L’activité manuelle dans les apprentissages

De manière instinctive et sans être sollicité, les premiers gestes d’un enfant seront de lire le monde extérieur par les sens. Toucher, goûter, écouter, sentir, voir, tous ces sens lui permettent de faire ses premières expériences, ses premiers pas dans le monde. L’usage des sens est donc naturel pour un être qui cherche à se construire, à évoluer. Ce fait est indéniable au moment de la petite enfance mais qu’en est-il pour la suite du développement de l’enfant ? Cet article va principalement s’intéresser au toucher avec une question : Quel est le rôle des apprentissages psychomoteurs dans le développement de l’enfant ?

Manipulation, image et concept

Les expériences motrices ont un rôle plus que déterminant dans la construction du réel et encore plus dans la construction des apprentissages. Manipuler un objet avec ses mains permet de connaître sa nature, son fonctionnement, sa forme, sa consistance, tout en étant en lien direct avec notre mémoire, qui elle retiendra cet objet et ses caractéristiques. Dans le cadre des apprentissages, que ce soit, des objets, des ateliers, des mouvements, l’action manuelle est nécessaire si ce n’est primordiale. Les expériences motrices aident tout simplement l’enfant à percevoir des concepts qui de prime abord leur sont encore inconnus. La manipulation concrétise un concept, le fait passer de l’abstraction à l’état réel. Pour que cette transition soit complète, elle nécessite d’être accompagnée par la vue. L’oeil permet d’affiner les gestes, de les enregistrer et de les retranscrire. La mémoire imagée est extrêmement puissante dans les apprentissages et vient parfaitement compléter d’autres sens comme le toucher. Ces images stockées sont donc une représentation de l’objet et non pas une photographie, on est loin de l’exactitude mais le concept se dessine.

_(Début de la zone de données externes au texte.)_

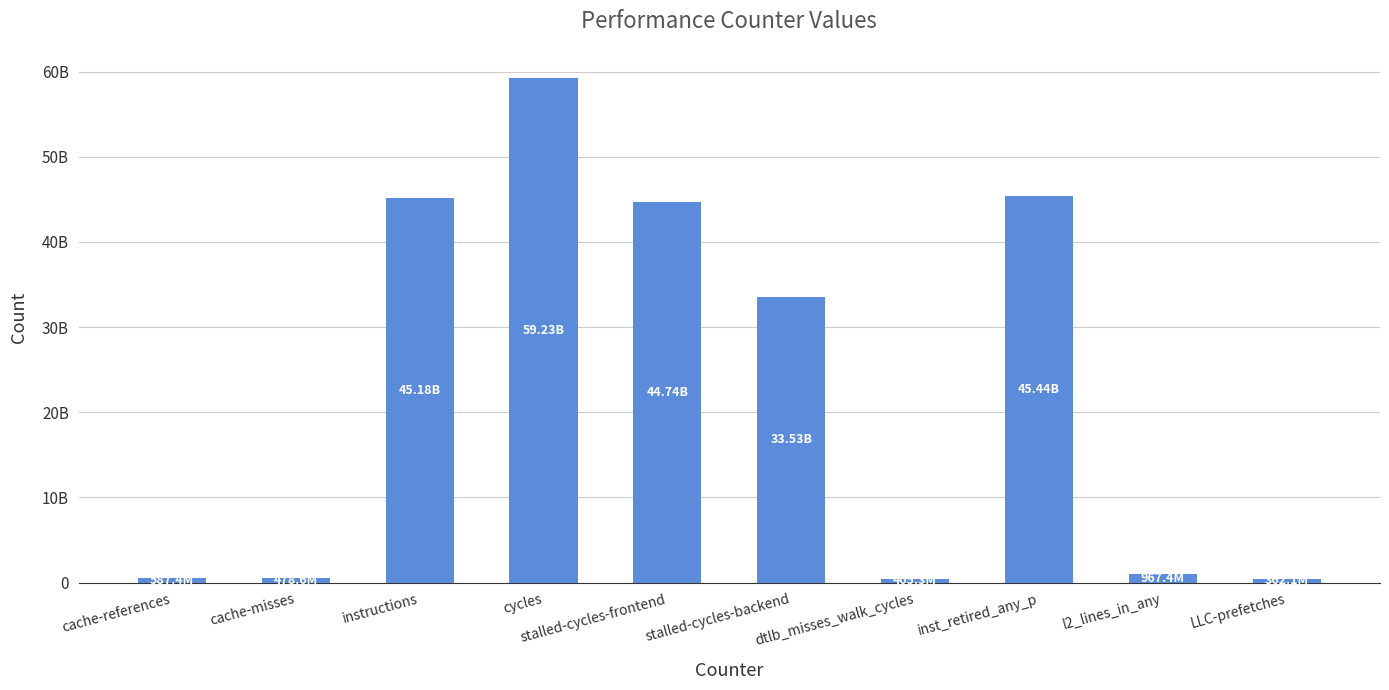

List the labels in order of value, smallest first.

LLC-prefetches, dtlb_misses_walk_cycles, cache-misses, cache-references, l2_lines_in_any, stalled-cycles-backend, stalled-cycles-frontend, instructions, inst_retired_any_p, cycles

On peut alors observer un cycle se construire entre la main, l’oeil et la tête. Ce trio forme une boucle dans laquelle il est utile d’aller une fois dans un sens, une fois dans l’autre dans le but d’atteindre une compréhension totale d’un apprentissage. Si l’on prend l’exemple de l’enseignement en mathématiques, l’enjeu est donc de rendre concrète une notion totalement abstraite faite de symboles. En les spatialisant, en les manipulant avec les outils pédagogiques adéquats, le système de fonctionnement est acquis et enregistré dans notre mémoire par nos gestes et notre vision. Une fois le système de fonctionnement intégré, la notion abstraite devient concrète et peut se traduire par la suite, mentalement sans autre outil que la représentation manuelle de ce savoir. La finalité de l’abstraction dans ce cadre-là c’est donc de pouvoir calculer mentalement.

Un concept qui ne date pas d’aujourd’hui

Ce concept simplement énoncé est en fait partagé par de nombreux pédagogues, médecins et psychologues depuis des années. Prenons l’exemple de Jerome Bruner, psychologue cognitif américain né en 1915. Dans sa théorie il décrit trois différents modes nécessaires à l’apprentissage et à la transmission. Premièrement le mode enactif. Ce mode induit la manipulation, le besoin de percevoir par les sens. Deuxièmement le mode iconique. Ce mode caractérise l’apparence visuelle, c’est ainsi pour Bruner qu’un enfant sait à quoi ressemble un triangle sans savoir expliquer pourquoi cette forme est triangulaire, il s’agit de représentation visuelle. Troisièmement le mode symbolique. Ce mode s’affine avec l’âge et l’expérience et permet de déduire une logique, un système mis en place par les deux premiers modes énoncés.

 

Selon Bruner ce dernier mode est concrétisé par le langage. C’est ce qui fait par exemple qu’un enfant sera capable d’expliquer oralement ce qu’est un triangle sans avoir besoin de faire un dessin. Ici on passe à l’étage supérieur celui du concept et de l’abstraction. Bruner indique que ces trois modes sont à alterner pour obtenir une compréhension totale, distinguant l’apprentissage scolaire classique qui fonctionne à partir de faits et de techniques apprises par coeur.

 

Pour Bruner la conclusion est donc la suivante : un apprentissage peut évoluer à travers les trois modes de représentations; par l’action, par sa représentation imagée et par sa représentation symbolique. Aucun apprentissage n’est enfermé dans un seul mode aussi bien chez l’enfant que chez l’adulte. Car même s’il est vrai que la représentation symbolique est plus affinée avec l’âge et l’expérience, nos activités d’adultes sont fréquemment réalisées en référence unique à la représentation enactive.